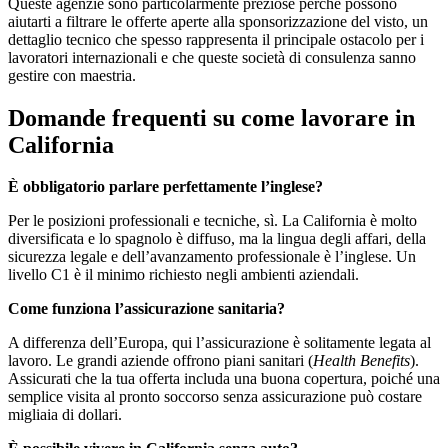
Queste agenzie sono particolarmente preziose perché possono
aiutarti a filtrare le offerte aperte alla sponsorizzazione del visto, un
dettaglio tecnico che spesso rappresenta il principale ostacolo per i
lavoratori internazionali e che queste società di consulenza sanno
gestire con maestria.
Domande frequenti su come lavorare in
California
È obbligatorio parlare perfettamente l’inglese?
Per le posizioni professionali e tecniche, sì. La California è molto
diversificata e lo spagnolo è diffuso, ma la lingua degli affari, della
sicurezza legale e dell’avanzamento professionale è l’inglese. Un
livello C1 è il minimo richiesto negli ambienti aziendali.
Come funziona l’assicurazione sanitaria?
A differenza dell’Europa, qui l’assicurazione è solitamente legata al
lavoro. Le grandi aziende offrono piani sanitari (
Health Benefits
).
Assicurati che la tua offerta includa una buona copertura, poiché una
semplice visita al pronto soccorso senza assicurazione può costare
migliaia di dollari.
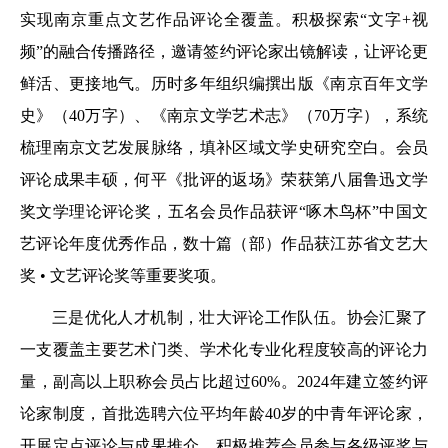
实现南京重点文艺作品评论全覆盖。积极探索“文字+视
频”的融合传播路径，邀请签约评论家出镜解读，让评论更
鲜活、更接地气。历时多年组织编撰出版《南京百年文学
史》（40万字）、《南京文学艺术志》（70万字），系统
梳理南京文艺发展脉络，填补区域文学史研究空白。会员
评论成果丰硕，何平《批评的返场》荣获第八届鲁迅文学
奖文学理论评论奖，五名会员作品获评“啄木鸟杯”中国文
艺评论年度优秀作品，数十篇（部）作品获江苏省文艺大
奖 • 文艺评论奖等重要奖项。
三是优化人才机制，壮大评论工作队伍。协会汇聚了
一支覆盖主要艺术门类、学术化专业化程度较高的评论力
量，副高以上职称会员占比超过60%。2024年建立签约评
论家制度，首批选聘六位平均年龄40岁的中青年评论家，
开展定点评论与成果推介。积极推荐会员参与各级评奖与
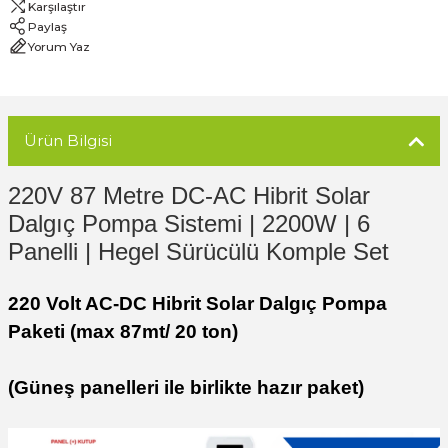
Karşılaştır
Paylaş
Yorum Yaz
Ürün Bilgisi
220V 87 Metre DC-AC Hibrit Solar
Dalgıç Pompa Sistemi | 2200W | 6
Panelli | Hegel Sürücülü Komple Set
220 Volt AC-DC Hibrit Solar Dalgıç Pompa
Paketi (max 87mt/ 20 ton)
(Güneş panelleri ile birlikte hazır paket)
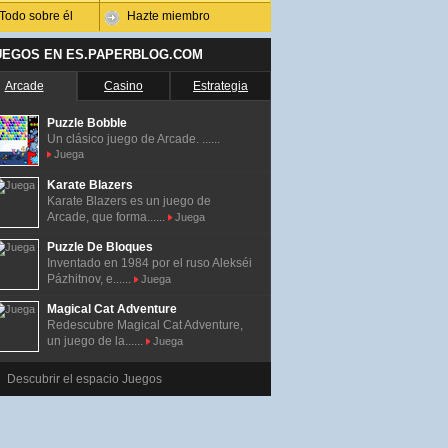
Todo sobre él
Hazte miembro
UEGOS EN ES.PAPERBLOG.COM
Arcade
Casino
Estrategia
Puzzle Bobble
Un clásico juego de Arcade. ......
Juega
Karate Blazers
Karate Blazers es un juego de
Arcade, que forma......
Juega
Puzzle De Bloques
Inventado en 1984 por el ruso Alekséi
Pázhitnov, e......
Juega
Magical Cat Adventure
Redescubre Magical Cat Adventure,
un juego de la......
Juega
Descubrir el espacio Juegos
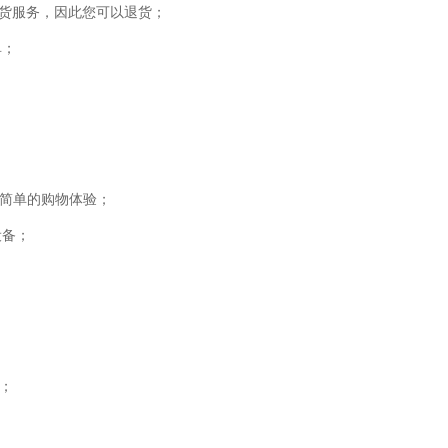
提货服务，因此您可以退货；
单；
快速简单的购物体验；
设备；
方；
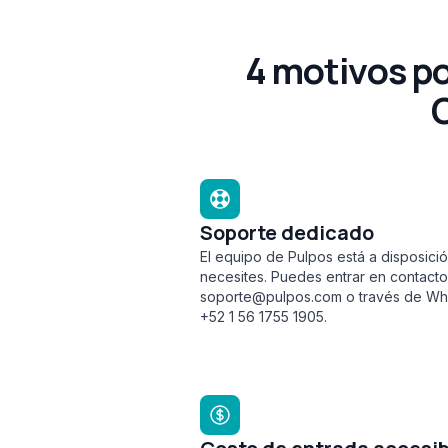
4 motivos po
C
Soporte dedicado
El equipo de Pulpos está a disposic
necesites. Puedes entrar en contacto
soporte@pulpos.com o través de Wha
+52 1 56 1755 1905.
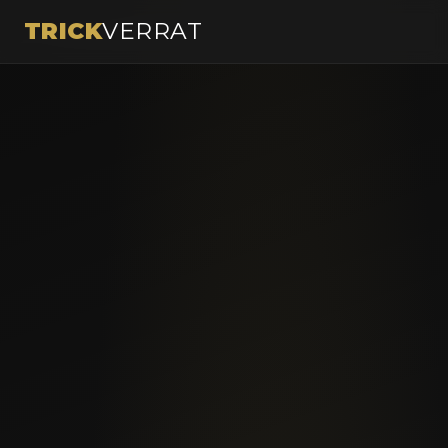
TRICK
VERRAT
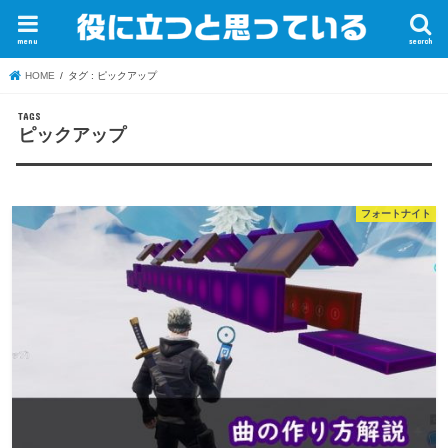
menu
search
HOME
タグ : ピックアップ
ピックアップ
フォートナイト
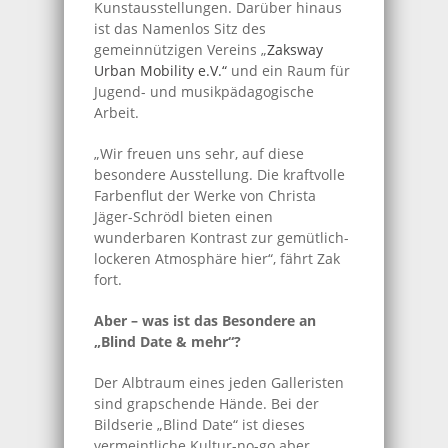
Kunstausstellungen. Darüber hinaus
ist das Namenlos Sitz des
gemeinnützigen Vereins „
Zaksway
Urban Mobility e.V.“
und ein Raum für
Jugend- und musikpädagogische
Arbeit.
„Wir freuen uns sehr, auf diese
besondere Ausstellung. Die kraftvolle
Farbenflut der Werke von Christa
Jäger-Schrödl bieten einen
wunderbaren Kontrast zur gemütlich-
lockeren Atmosphäre hier“, fährt Zak
fort.
Aber – was ist das Besondere an
„Blind Date & mehr“?
Der Albtraum eines jeden Galleristen
sind grapschende Hände. Bei der
Bildserie „Blind Date“ ist dieses
vermeintliche Kultur-no-go aber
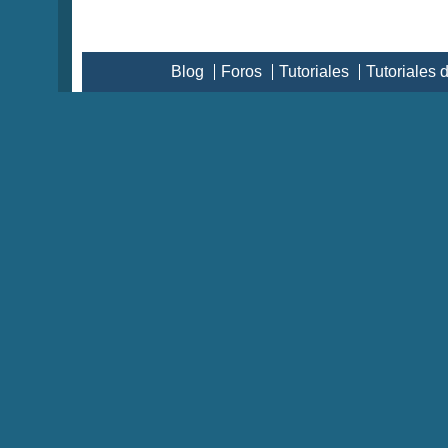
Blog
Foros
Tutoriales
Tutoriales 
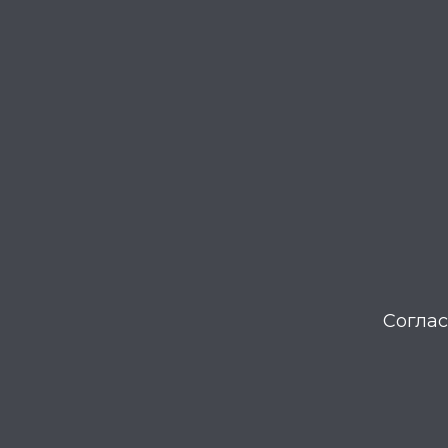
Соглас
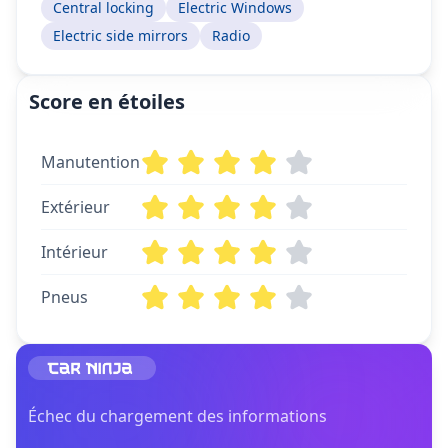
Central locking
Electric Windows
Electric side mirrors
Radio
Score en étoiles
Manutention
Extérieur
Intérieur
Pneus
Échec du chargement des informations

+ + + +

> REQUEST
Please reproduce the records word for word, from the line with "4 motivos po" through the end of the records, and leave the pictures out of your answer.

> RESULT OF THIS EXERCISE
4 motivos po
C
Soporte dedicado
El equipo de Pulpos está a disposic
necesites. Puedes entrar en contacto
soporte@pulpos.com o través de Wha
+52 1 56 1755 1905.
TRICK
VERRAT
menu
search
HOME
タグ : ピックアップ
ピックアップ
フォートナイト
Kunstausstellungen. Darüber hinaus
ist das Namenlos Sitz des
gemeinnützigen Vereins „
Zaksway
Urban Mobility e.V.“
und ein Raum für
Jugend- und musikpädagogische
Arbeit.
„Wir freuen uns sehr, auf diese
besondere Ausstellung. Die kraftvolle
Farbenflut der Werke von Christa
Jäger-Schrödl bieten einen
wunderbaren Kontrast zur gemütlich-
lockeren Atmosphäre hier“, fährt Zak
fort.
Aber – was ist das Besondere an
„Blind Date & mehr“?
Der Albtraum eines jeden Galleristen
sind grapschende Hände. Bei der
Bildserie „Blind Date“ ist dieses
vermeintliche Kultur-no-go aber
Blog
Foros
Tutoriales
Tutoriales 
Соглас
Central locking
Electric Windows
Electric side mirrors
Radio
Score en étoiles
Manutention
Extérieur
Intérieur
Pneus
Échec du chargement des informations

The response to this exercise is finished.